▶ _ACTIVITY_
Throughout the material below, tally the lines containing "navbar" and give the total with no accompanying text.

▶ _DATA FOR THE TASK_
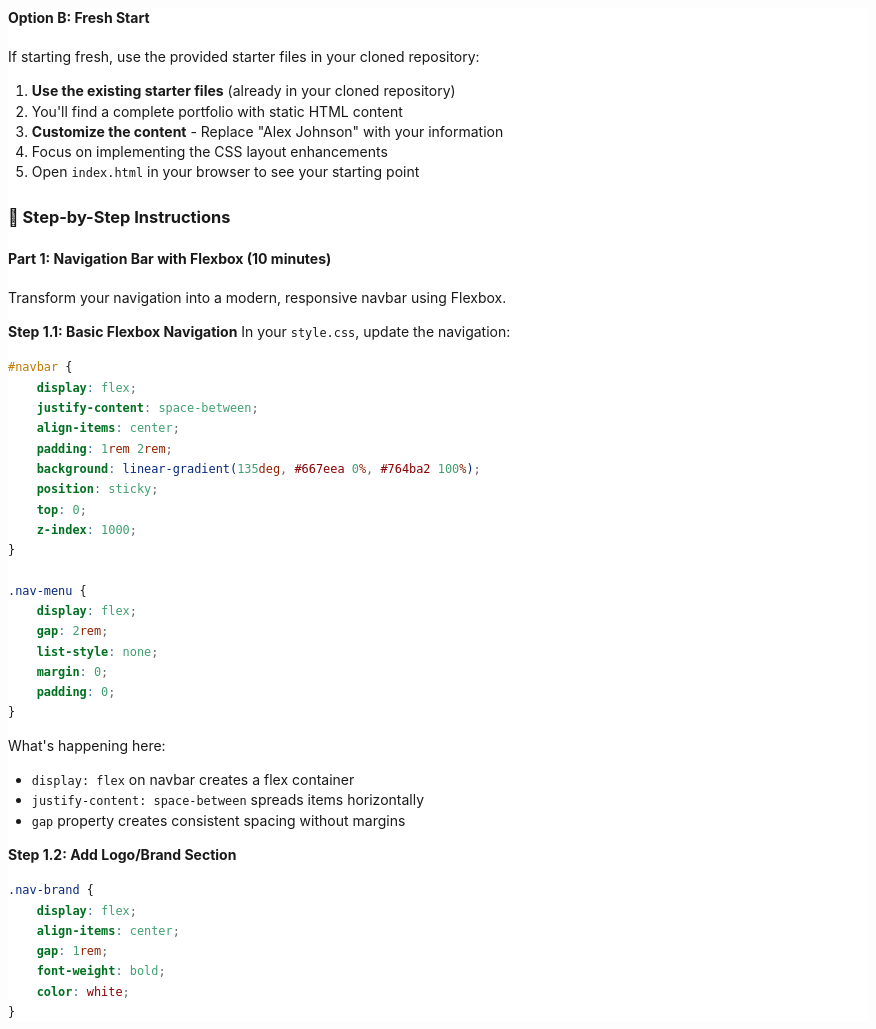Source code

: #### Option B: Fresh Start
If starting fresh, use the provided starter files in your cloned repository:

1. **Use the existing starter files** (already in your cloned repository)
2. You'll find a complete portfolio with static HTML content
3. **Customize the content** - Replace "Alex Johnson" with your information
4. Focus on implementing the CSS layout enhancements
5. Open `index.html` in your browser to see your starting point

### 📝 Step-by-Step Instructions

#### Part 1: Navigation Bar with Flexbox (10 minutes)
Transform your navigation into a modern, responsive navbar using Flexbox.

**Step 1.1: Basic Flexbox Navigation**
In your `style.css`, update the navigation:

```css
#navbar {
    display: flex;
    justify-content: space-between;
    align-items: center;
    padding: 1rem 2rem;
    background: linear-gradient(135deg, #667eea 0%, #764ba2 100%);
    position: sticky;
    top: 0;
    z-index: 1000;
}

.nav-menu {
    display: flex;
    gap: 2rem;
    list-style: none;
    margin: 0;
    padding: 0;
}
```

What's happening here:
- `display: flex` on navbar creates a flex container
- `justify-content: space-between` spreads items horizontally
- `gap` property creates consistent spacing without margins

**Step 1.2: Add Logo/Brand Section**
```css
.nav-brand {
    display: flex;
    align-items: center;
    gap: 1rem;
    font-weight: bold;
    color: white;
}
```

▶ _EXERCISE ANSWER_
3